Report each line of the records below that contains the string "category", treating uppercase and lowercase letters as distinct.

DATASET EXTRACT:
_ _ _ _ _ _ _
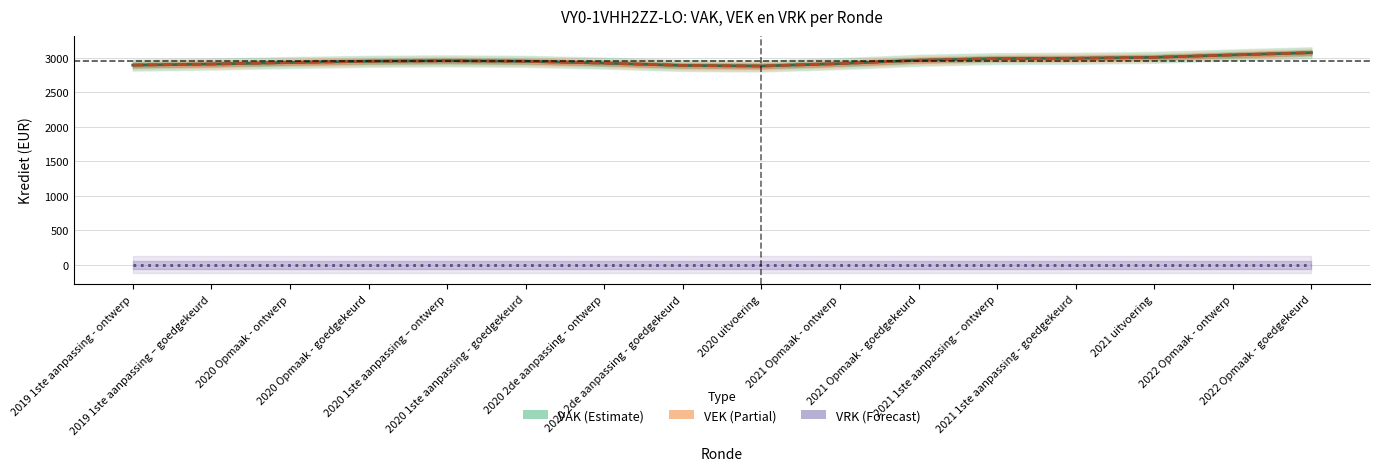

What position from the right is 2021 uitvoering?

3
_ _ _ _ _ _ _
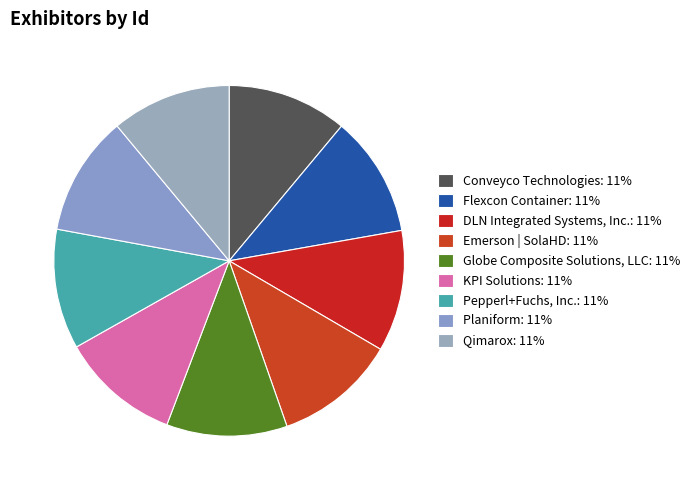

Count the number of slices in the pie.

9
_ _ _ _ _ _ _
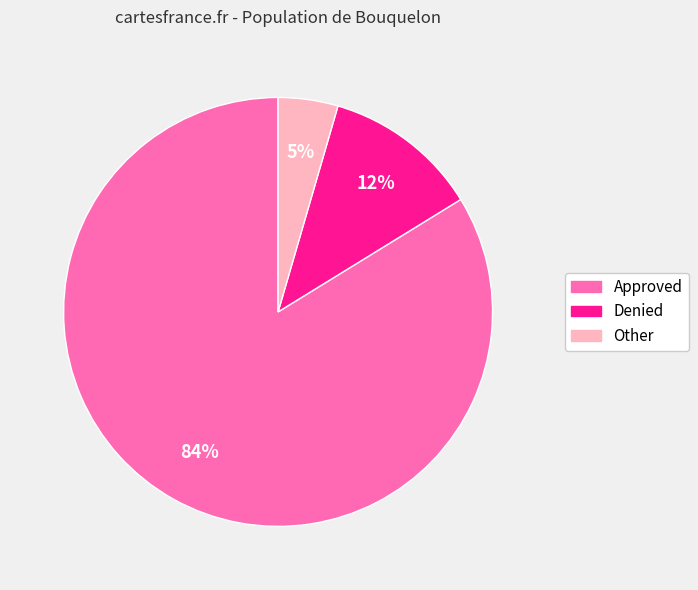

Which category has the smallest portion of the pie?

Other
_ _ _ _ _ _ _
EXERCISE SOLUTION:
Which category has the smallest portion of the pie?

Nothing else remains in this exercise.